A Junta de Freguesia de Gondar indicou, esta semana, que cerca de 60 por cento das habitações de alojamento habitual naquele território não tem cobertura de rede de internet de alta velocidade e que a qualidade do atual serviço é deficitário e longe das metas do Governo para 2030.
Em comunicado, a autarquia explica que a cobertura existente “apresenta limitações significativas no acesso a telecomunicações, com velocidades bastantes inferiores à velocidade mínima de 1 Gb pretendida pelo Governo”.
A autarquia de freguesia indicou que o problema da cobertura deficitária poderá ser maior, salientando que existem habitações de alojamento temporário, em particular de emigrantes, naquele território.
Esta dado, e outros, estão incluídos numa exposição que autarquia de freguesia realizou no âmbito de uma consulta pública promovida recentemente pela autoridade nacional das telecomunicações ANACOM sobre esta matéria.
Para ilustrar o problema, solicitou a várias residentes que realizassem testes de velocidade nos horários de maior utilização, salientando que os dias em que decorreram os testes apresentavam condições climatéricas favoráveis.
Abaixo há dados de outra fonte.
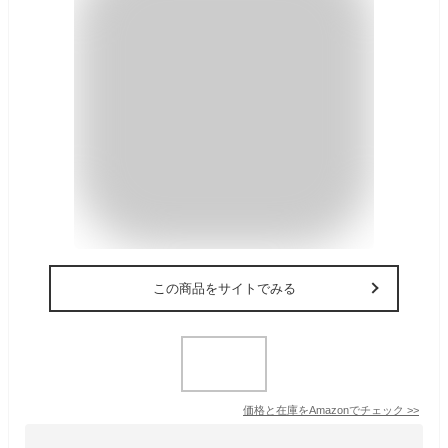
この商品をサイトでみる
価格と在庫を
Amazon
でチェック
>>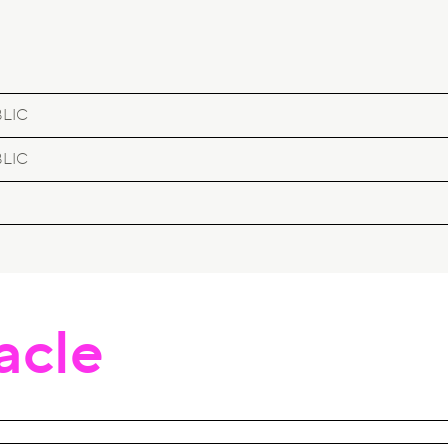
BLIC
BLIC
acle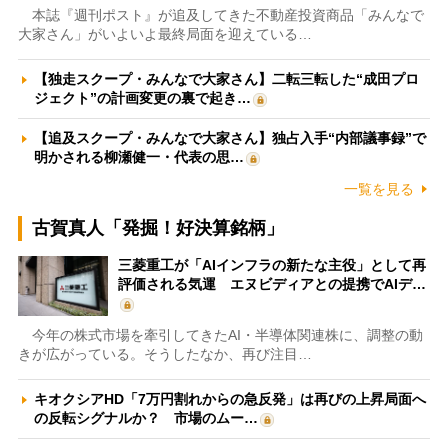
本誌『週刊ポスト』が追及してきた不動産投資商品「みんなで
大家さん」がいよいよ最終局面を迎えている…
【独走スクープ・みんなで大家さん】二転三転した“成田プロ
ジェクト”の計画変更の裏で起き…
【追及スクープ・みんなで大家さん】独占入手“内部議事録”で
明かされる柳瀬健一・代表の思…
一覧を見る
古賀真人「発掘！好決算銘柄」
三菱重工が「AIインフラの新たな主役」として再
評価される気運 エヌビディアとの提携でAIデ…
今年の株式市場を牽引してきたAI・半導体関連株に、調整の動
きが広がっている。そうしたなか、再び注目…
キオクシアHD「7万円割れからの急反発」は再びの上昇局面へ
の反転シグナルか？ 市場のムー…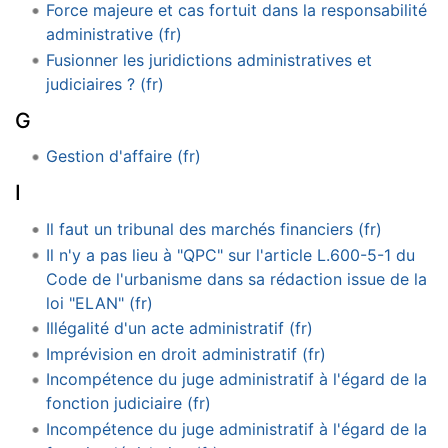
Force majeure et cas fortuit dans la responsabilité
administrative (fr)
Fusionner les juridictions administratives et
judiciaires ? (fr)
G
Gestion d'affaire (fr)
I
Il faut un tribunal des marchés financiers (fr)
Il n'y a pas lieu à "QPC" sur l'article L.600-5-1 du
Code de l'urbanisme dans sa rédaction issue de la
loi "ELAN" (fr)
Illégalité d'un acte administratif (fr)
Imprévision en droit administratif (fr)
Incompétence du juge administratif à l'égard de la
fonction judiciaire (fr)
Incompétence du juge administratif à l'égard de la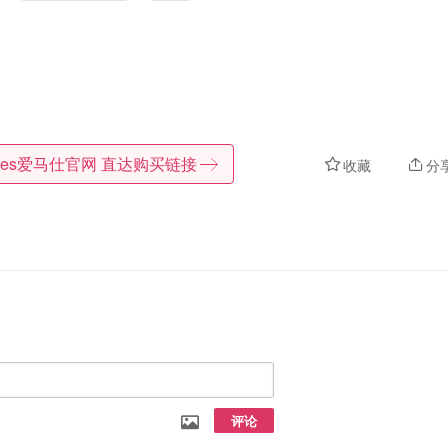
mes爱马仕官网
直达购买链接
收藏
分
评论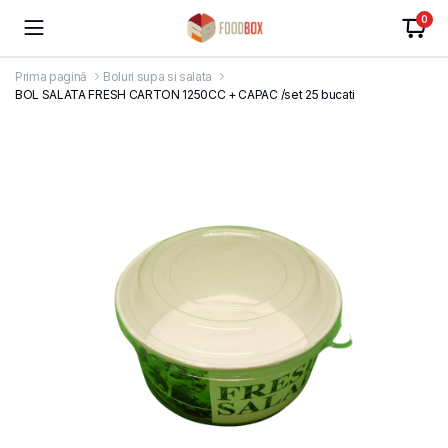
0
Prima pagină
Boluri supa si salata
BOL SALATA FRESH CARTON 1250CC + CAPAC /set 25 bucati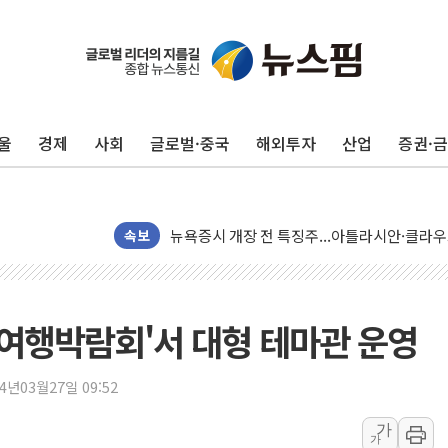
울
경제
사회
글로벌·중국
해외투자
산업
증권·
[종합] 이슬람 수니파 3국, '공동방위협정' 
속보
트럼프, 백신·자폐증 행정명령 검토…"이르면
美 항소법원, 백악관 무도회장 공사 중단 명
이란 핵심 원유 수출항 '하르그섬', 최근 1주일
라여행박람회'서 대형 테마관 운영
美 고용 쇼크에 엔화 장중 급등…시장은 "또 
[AI MY 뉴스] 뉴욕 반도체주 프리뷰...美 고
24년03월27일 09:52
뉴욕증시 프리뷰, 美 고용 쇼크에 금리 인상 
가
가
[종합] 美 7월 고용 2만3000명 감소 '쇼크'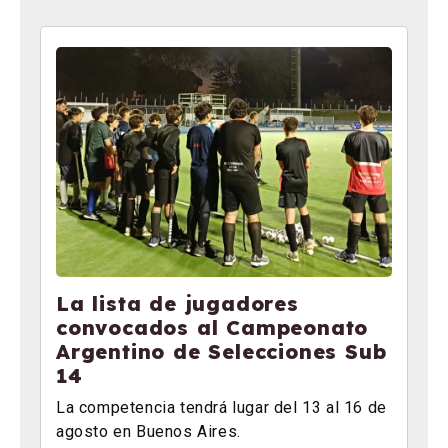
La lista de jugadores
convocados al Campeonato
Argentino de Selecciones Sub
14
La competencia tendrá lugar del 13 al 16 de
agosto en Buenos Aires.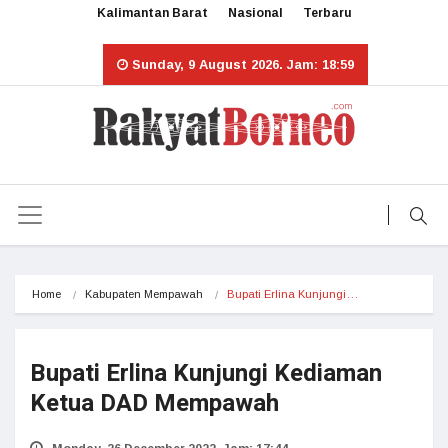
Kalimantan Barat
Nasional
Terbaru
Sunday, 9 August 2026. Jam: 18:59
Home
Kabupaten Mempawah
Bupati Erlina Kunjungi…
Bupati Erlina Kunjungi Kediaman
Ketua DAD Mempawah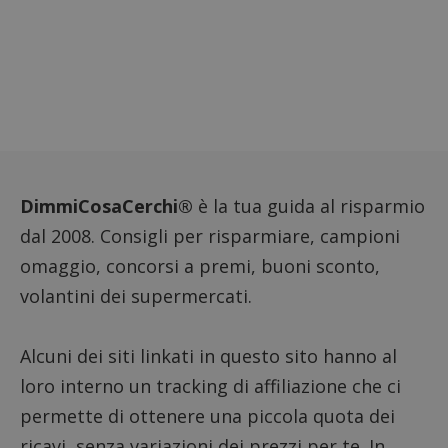
riferi
il dom
imposta
cookie
_pk_ses.1.938b
www.dimmicosacerchi.it
29 minuti
Questo
58
cookie
secondi
associa
piatta
analisi
open s
Piwik.
utilizz
aiutare
proprie
DimmiCosaCerchi®
è la tua guida al risparmio
siti We
monito
dal 2008. Consigli per risparmiare, campioni
compo
dei vis
omaggio, concorsi a premi, buoni sconto,
misura
prestaz
volantini dei supermercati.
sito. È
di tipo
in cui i
_pk_se
Alcuni dei siti linkati in questo sito hanno al
seguit
breve s
numeri
loro interno un tracking di affiliazione che ci
lettere
ritiene
permette di ottenere una piccola quota dei
codice
riferi
ricavi, senza variazioni dei prezzi per te. In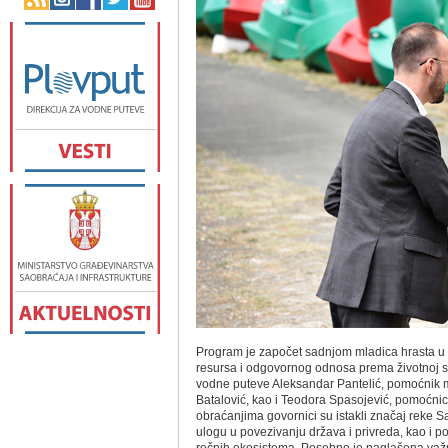
Program je započet sadnjom mladica hrasta u k
resursa i odgovornog odnosa prema životnoj sre
vodne puteve Aleksandar Pantelić, pomoćnik min
Batalović, kao i Teodora Spasojević, pomoćnic
obraćanjima govornici su istakli značaj reke 
ulogu u povezivanju država i privreda, kao i 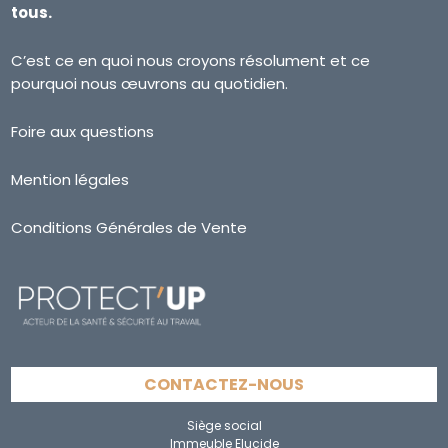
tous.
C’est ce en quoi nous croyons résolument et ce
pourquoi nous œuvrons au quotidien.
Foire aux questions
Mention légales
Conditions Générales de Vente
CONTACTEZ-NOUS
Siège social
Immeuble Elucide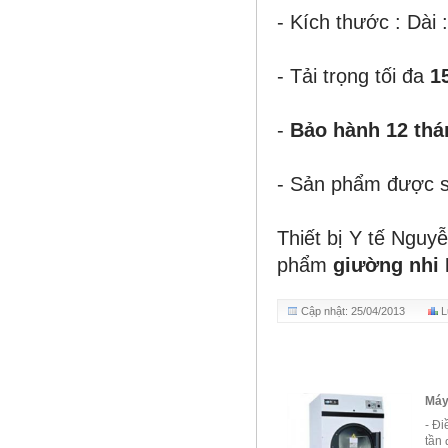
- Kích thước : Dài 
- Tải trọng tối đa
1
-
Bảo hành 12 thá
- Sản phẩm được s
Thiết bị Y tế Ngu
phẩm
giường nhi
Cập nhật: 25/04/2013
L
Máy giặt công nghiệp
Máy s
- Chế độ giặt vắt liên hoàn. Máy
- Điề
được thiết kế theo kiểu dáng
tần đ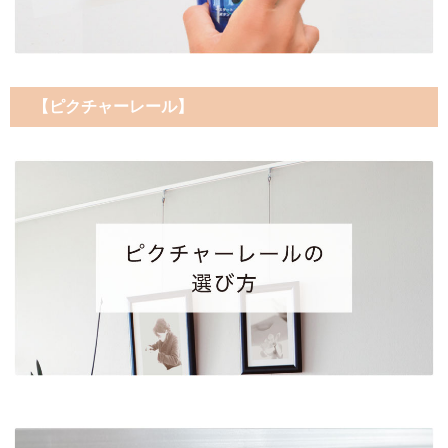
【ピクチャーレール】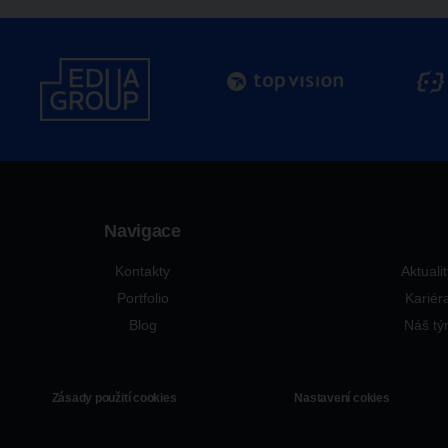
Navigace
Kontakty
Aktuali
Portfolio
Kariér
Blog
Náš t
Zásady použití cookies
Nastavení cokies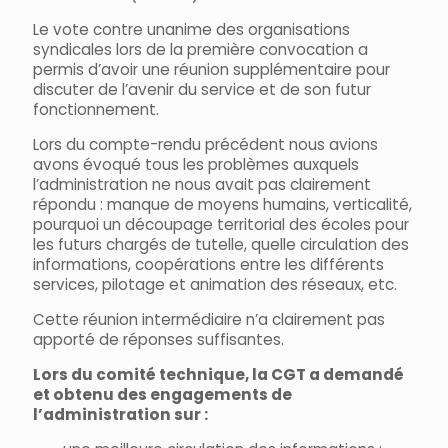
Le vote contre unanime des organisations
syndicales lors de la première convocation a
permis d’avoir une réunion supplémentaire pour
discuter de l’avenir du service et de son futur
fonctionnement.
Lors du compte-rendu précédent nous avions
avons évoqué tous les problèmes auxquels
l’administration ne nous avait pas clairement
répondu : manque de moyens humains, verticalité,
pourquoi un découpage territorial des écoles pour
les futurs chargés de tutelle, quelle circulation des
informations, coopérations entre les différents
services, pilotage et animation des réseaux, etc.
Cette réunion intermédiaire n’a clairement pas
apporté de réponses suffisantes.
Lors du comité technique, l
a CGT a demandé
et obtenu des engagements de
l’administration sur :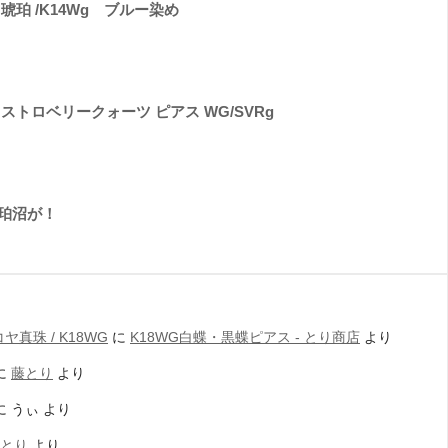
琥珀 /K14Wg ブルー染め
ストロベリークォーツ ピアス WG/SVRg
珀沼が！
真珠 / K18WG
に
K18WG白蝶・黒蝶ピアス - とり商店
より
に
藤とり
より
に
うぃ
より
とり
より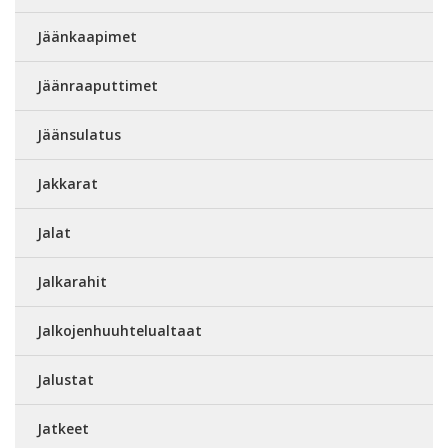
Jäänkaapimet
Jäänraaputtimet
Jäänsulatus
Jakkarat
Jalat
Jalkarahit
Jalkojenhuuhtelualtaat
Jalustat
Jatkeet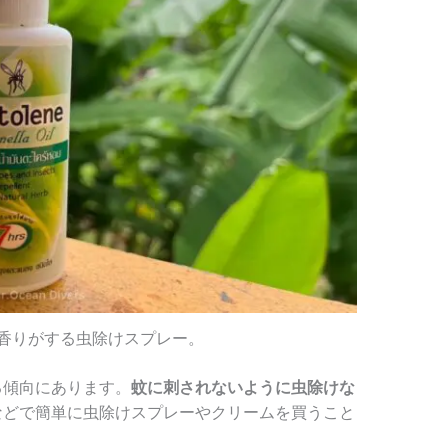
香りがする虫除けスプレー。
る傾向にあります。
蚊に刺されないように虫除けな
などで簡単に虫除けスプレーやクリームを買うこと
“Contudo, é do conhecimento de todos que em dias com nevoeiro, orvalho ou chuva as condições da prestação dos serviços pioram significativamente, comprometendo ou até mesmo impossibilitando a sua utilização”, observa.
Por outro lado, salienta que a maioria dos utilizadores de telecomunicações estão “descontentes” com o serviço atualmente prestado pelas várias operadoras “estando vinculados e fidelizados a contratos com serviços mínimos nunca cumpridos. Este problema havia sido identificado e reclamado múltiplas vezes junto desta Junta”.
Conclui, frisando que o acesso a comunicações eletrónicas, na Freguesia de Gondar, e apesar das mesmas serem utilizadas, “é precário, deficitário e longínquo dos objetivos Governamentais para o ano de 2030”.